100 Book Challenge - Book 16 - Doctor Who: Night of the Humans

Book 16/ 100
Book: Doctor Who: Night of the Humans
Author: David Llewellyn
ISBN: 978-1-846-07969-6
Pages: 247

For those who don’t know (Although I can’t imagine there are that many of ya) Doctor Who is a long running British science fiction TV series about an alien, The Doctor, who has a time machine, the TARDIS, that’s disguised as a 1960s style Police telephone box. The Doctor generally travels with companions, who are usually, but not always, human. And this year, 2013, is Doctor Who’s 50th anniversary, so I couldn’t do this 100 Book Challenge without at least one Doctor Who book in it.

This book features The Doctor and Amy Pond as portrayed on TV by Matt Smith and Karen Gillan.

Following a distress call from around 250,000 years in our future the TARDIS lands on a world made completely out of flattened space junk, called the Gyre, they soon encounter the hostile Sittuun, who take The Doctor and Amy prisoner, however as they’re being taken back to the Sittuun’s crashed spaceship, they’re attacked by a band of savages who kidnap The Doctor.

Amy soon learns that the savages are humans, humans who are descended from the survivors of a crashed human spaceship from ages ago, humans who have lost their knowledge of their past, who believe the Gyre is in fact Earth and their great god Gobo will soon come and take them to the sacred place called El Paso.

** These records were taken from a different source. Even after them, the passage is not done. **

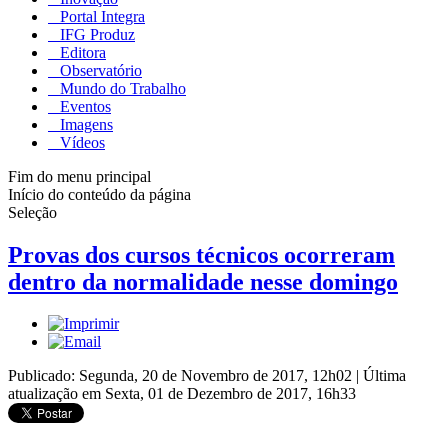
Portal Integra
IFG Produz
Editora
Observatório
Mundo do Trabalho
Eventos
Imagens
Vídeos
Fim do menu principal
Início do conteúdo da página
Seleção
Provas dos cursos técnicos ocorreram
dentro da normalidade nesse domingo
Publicado: Segunda, 20 de Novembro de 2017, 12h02
|
Última
atualização em Sexta, 01 de Dezembro de 2017, 16h33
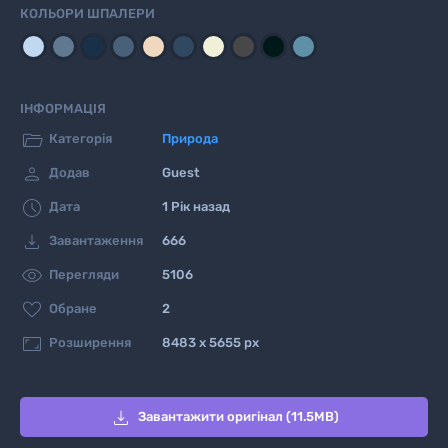
КОЛЬОРИ ШПАЛЕРИ
ІНФОРМАЦІЯ

Категорія
Природа

Додав
Guest

Дата
1 Рік назад

Завантаження
666

Перегляди
5106

Обране
2

Розширення
8483 x 5655 px

Завантажити оригінал (11.5MB)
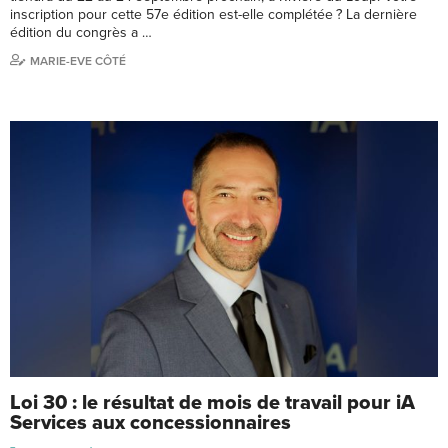
inscription pour cette 57e édition est-elle complétée ? La dernière
édition du congrès a …
MARIE-EVE CÔTÉ
Loi 30 : le résultat de mois de travail pour iA
Services aux concessionnaires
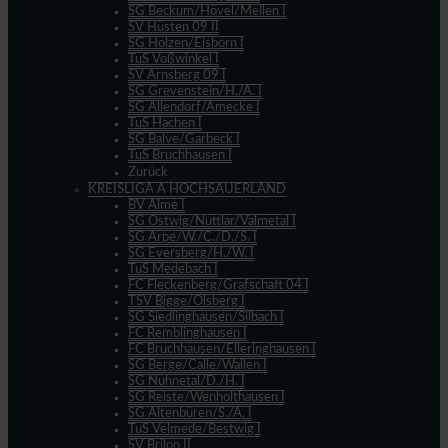
SG Beckum/Hövel/Mellen I
SV Hüsten 09 II
SG Holzen/Eisborn I
TuS Voßwinkel I
SV Arnsberg 09 I
SG Grevenstein/H./A. I
SG Allendorf/Amecke I
TuS Hachen I
SG Balve/Garbeck I
TuS Bruchhausen I
Zurück
KREISLIGA A HOCHSAUERLAND
BV Alme I
SG Ostwig/Nuttlar/Valmetal I
SG Arpe/W./C./D./S. I
SG Eversberg/H./W. I
TuS Medebach I
FC Fleckenberg/Grafschaft 04 I
TSV Bigge/Olsberg I
SG Siedlinghausen/Silbach I
FC Remblinghausen I
FC Bruchhausen/Elleringhausen I
SG Berge/Calle/Wallen I
SG Nuhnetal/D./H. I
SG Reiste/Wenholthausen I
SG Altenbüren/S./A. I
TuS Velmede/Bestwig I
SV Brilon II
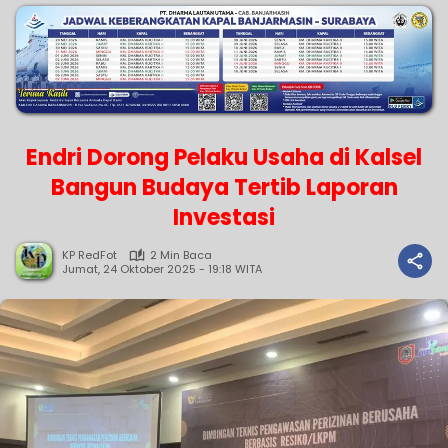
Endri Dorong Pelaku Usaha di Kalsel
Bangun Budaya Tertib Laporan
Investasi
KP RedFot
2 Min Baca
Jumat, 24 Oktober 2025 - 19:18 WITA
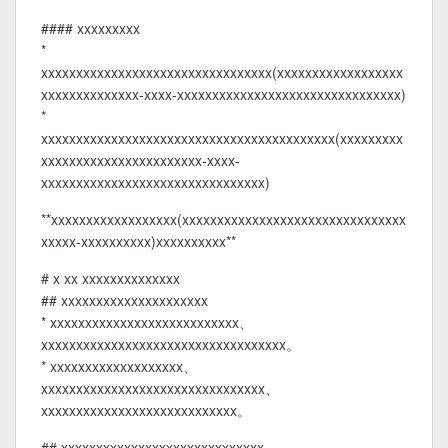
#### xxxxxxxxx
*
xxxxxxxxxxxxxxxxxxxxxxxxxxxxxxxxx(xxxxxxxxxxxxxxxxxx
xxxxxxxxxxxxxx-xxxx-xxxxxxxxxxxxxxxxxxxxxxxxxxxxxxxx)
*
xxxxxxxxxxxxxxxxxxxxxxxxxxxxxxxxxxxxxxxxxx(xxxxxxxxx
xxxxxxxxxxxxxxxxxxxxxxx-xxxx-
xxxxxxxxxxxxxxxxxxxxxxxxxxxxxxxx)
**xxxxxxxxxxxxxxxxxx(xxxxxxxxxxxxxxxxxxxxxxxxxxxxxxxx
xxxxx-xxxxxxxxxx)xxxxxxxxxx**
# x xx xxxxxxxxxxxxxx
## xxxxxxxxxxxxxxxxxxxxx
* xxxxxxxxxxxxxxxxxxxxxxxxxxx、
xxxxxxxxxxxxxxxxxxxxxxxxxxxxxxxxxxx。
* xxxxxxxxxxxxxxxxxxx、
xxxxxxxxxxxxxxxxxxxxxxxxxxxxxxxx、
xxxxxxxxxxxxxxxxxxxxxxxxxxxx。
## xxxxxxxxxxxxxxxxxxxxxxxxxxxxx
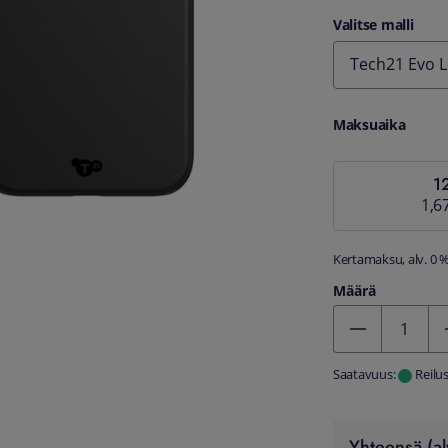
Valitse malli
Tech21 Evo L
Maksuaika
1
1,6
Kertamaksu, alv. 0 
Määrä
Kentän arvo 1
Saatavuus:
Reilu
Yhteensä (al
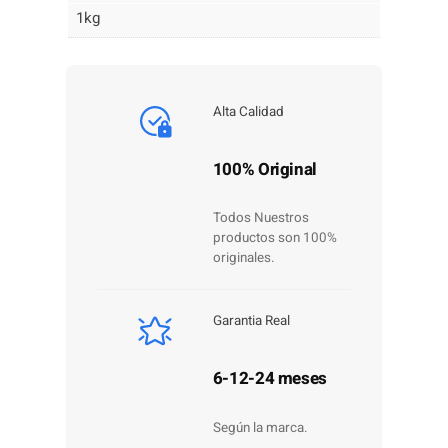
1kg
Alta Calidad
100% Original
Todos Nuestros
productos son 100%
originales.
Garantia Real
6-12-24 meses
Según la marca.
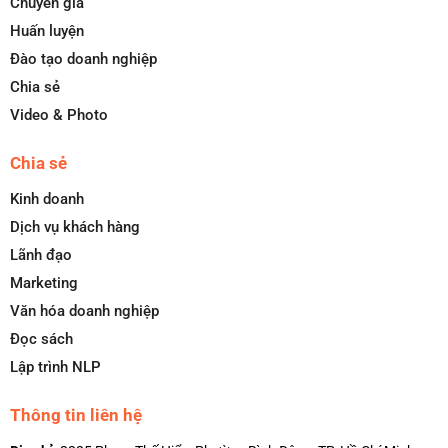
Chuyên gia
Huấn luyện
Đào tạo doanh nghiệp
Chia sẻ
Video & Photo
Chia sẻ
Kinh doanh
Dịch vụ khách hàng
Lãnh đạo
Marketing
Văn hóa doanh nghiệp
Đọc sách
Lập trình NLP
Thông tin liên hệ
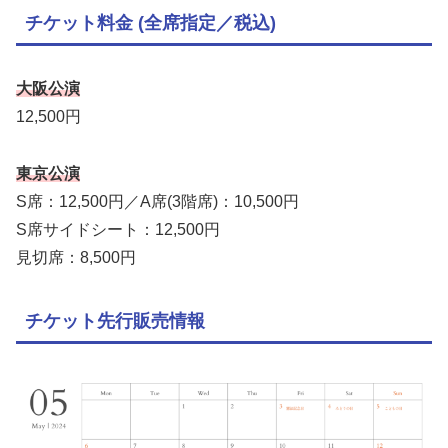
チケット料金 (全席指定／税込)
大阪公演
12,500円
東京公演
S席：12,500円／A席(3階席)：10,500円
S席サイドシート：12,500円
見切席：8,500円
チケット先行販売情報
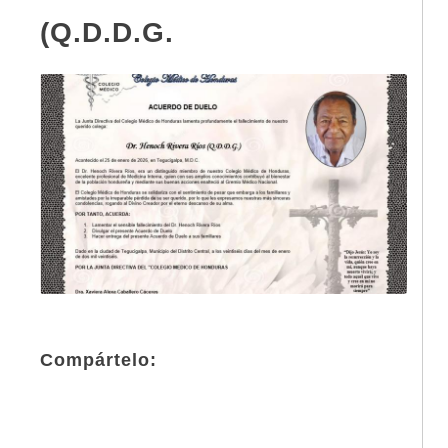
(Q.D.D.G.
Compártelo:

But of more immediate concern is the comet that’s scheduled to strike the Gyre and destroy it, sending debris out into space, to collide with the planets out there, including the Sittuun homeworld. Can Amy, with the help of the Sittuun, rescue The Doctor and save both the Sittuun and the humans? Well, with the help of the space swashbuckler Dirk Slipstream, maybe. But the question is, who can she trust?

Rating… Oh, 5 out of 5 TARDISes easily, although I did think that Amy’s characterization was slightly off from the TV portrayal, The Doctor though was spot on. The author managed to portray the sadness and the disbelief at the way things happen, as well as weave a nice little mystery into the book. I’d definitely recommend it to any Doctor Who fan out there.